Vielleicht haben die Beleidigungen von Herrn Poggenburg ja den positiven Effekt, dass viele Menschen in der Folge einen Blick auf die Homepage der Türkischen Gemeinde in Deutschland riskieren. Was sie dort finden sind Geschichten von Demokratie und Vielfalt, von Menschen mit und ohne Migrationsgeschichte, die gemeinsam Verantwortung für ihr Gemeinwesen, unser Land, und unsere Demokratie übernehmen. Kümmel kaufen Sie am besten beim Gewürzhändler Ihres Vertrauens. Und wenn Sie Kamele sehen wollen, ist eine Reise in die Türkei eher ungeeignet.

Bereitgestellte Daten.
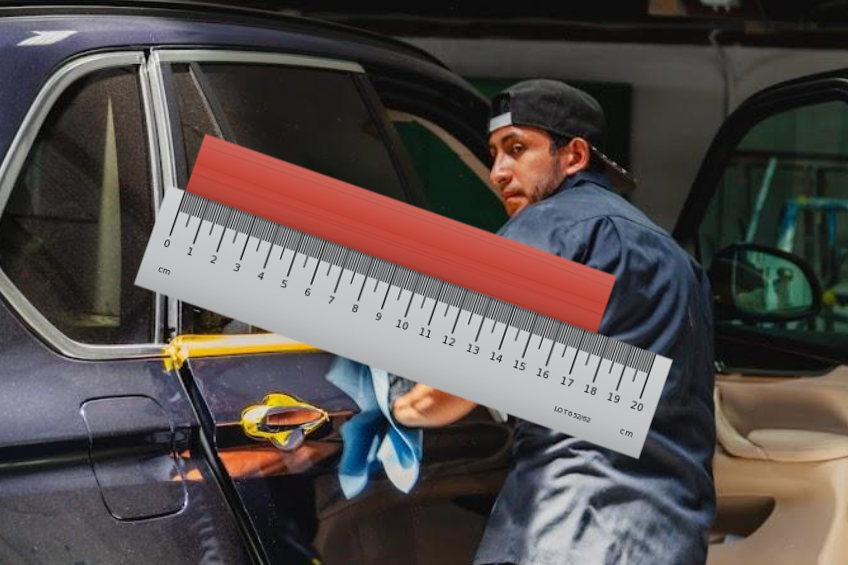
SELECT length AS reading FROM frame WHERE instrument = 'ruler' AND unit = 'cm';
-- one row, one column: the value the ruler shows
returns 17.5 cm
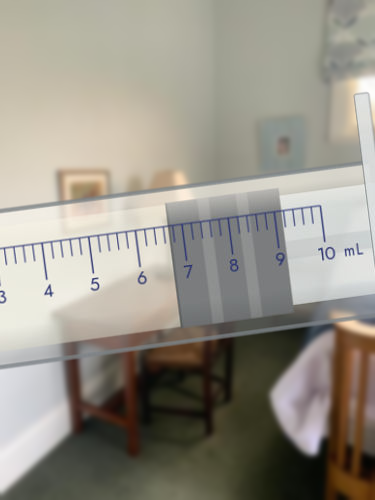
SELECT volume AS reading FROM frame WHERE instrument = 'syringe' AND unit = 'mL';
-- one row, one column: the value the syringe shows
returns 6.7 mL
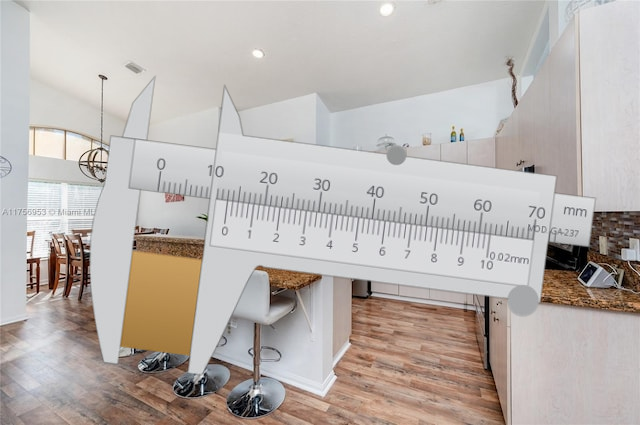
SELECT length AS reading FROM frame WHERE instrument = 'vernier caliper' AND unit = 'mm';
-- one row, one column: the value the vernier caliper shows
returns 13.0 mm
--
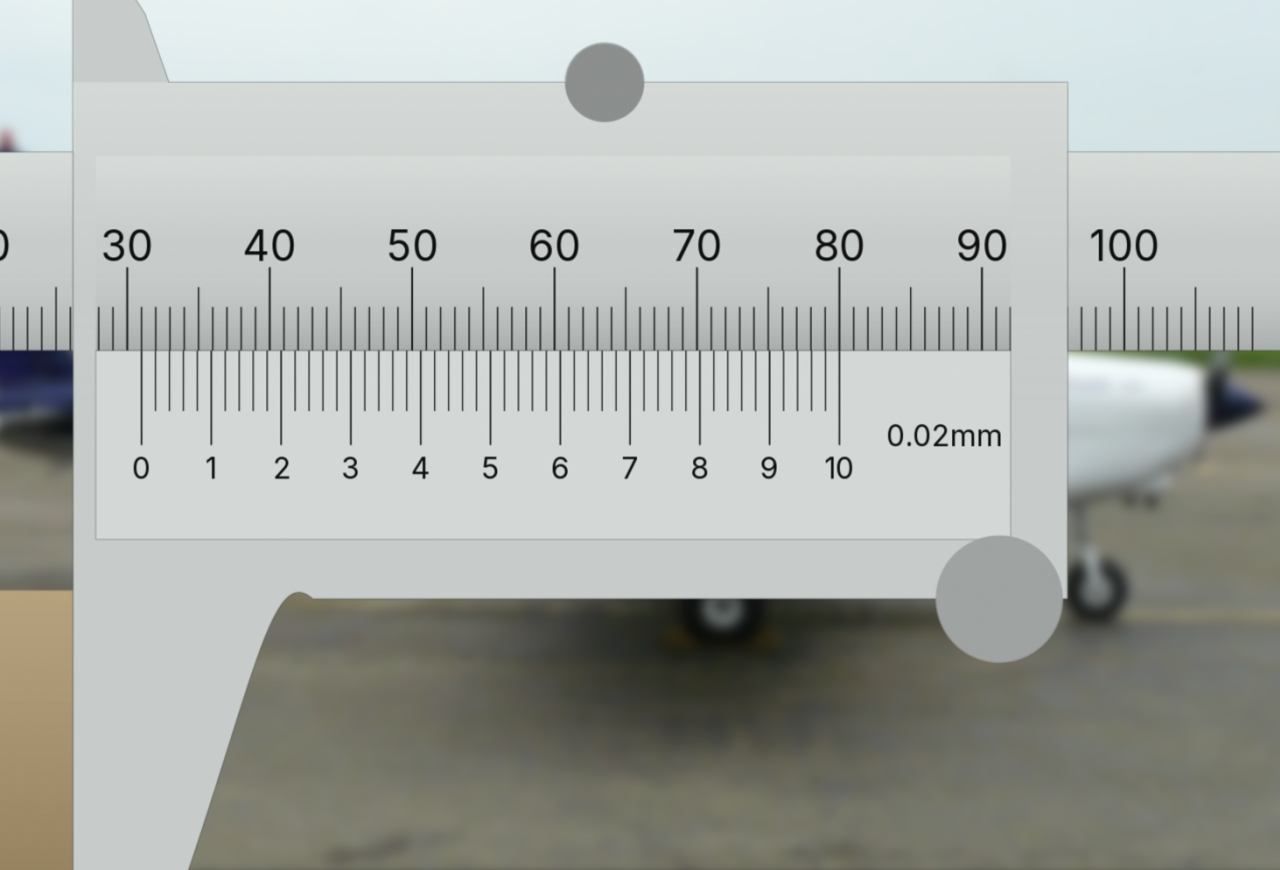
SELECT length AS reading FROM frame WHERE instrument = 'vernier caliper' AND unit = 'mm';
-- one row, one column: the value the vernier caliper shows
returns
...
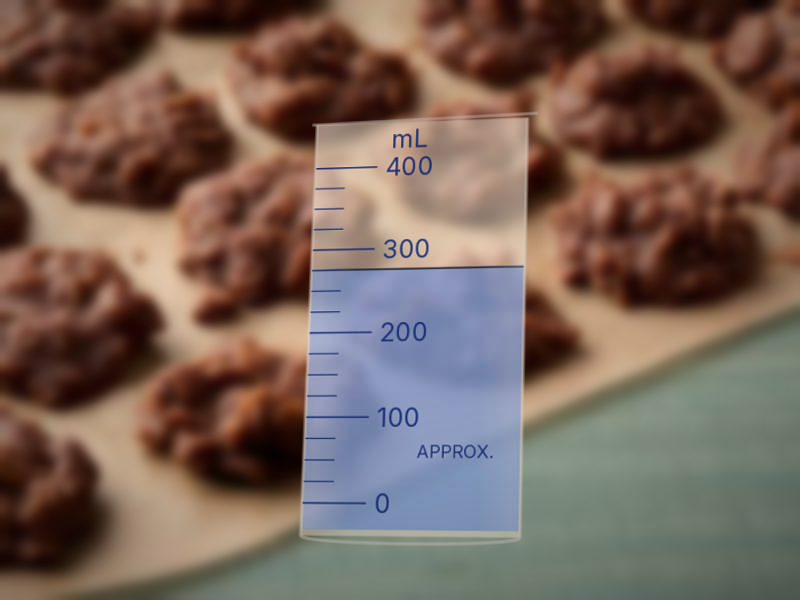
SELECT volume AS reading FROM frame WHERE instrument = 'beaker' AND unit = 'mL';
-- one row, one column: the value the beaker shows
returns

Zu lösende Aufgabe. Gib aus dem Seitentext den Abschnitt von „Vielleicht haben die“ bis einschließlich „Türkei eher ungeeignet.“ wortgetreu wieder.

Lösung.
Vielleicht haben die Beleidigungen von Herrn Poggenburg ja den positiven Effekt, dass viele Menschen in der Folge einen Blick auf die Homepage der Türkischen Gemeinde in Deutschland riskieren. Was sie dort finden sind Geschichten von Demokratie und Vielfalt, von Menschen mit und ohne Migrationsgeschichte, die gemeinsam Verantwortung für ihr Gemeinwesen, unser Land, und unsere Demokratie übernehmen. Kümmel kaufen Sie am besten beim Gewürzhändler Ihres Vertrauens. Und wenn Sie Kamele sehen wollen, ist eine Reise in die Türkei eher ungeeignet.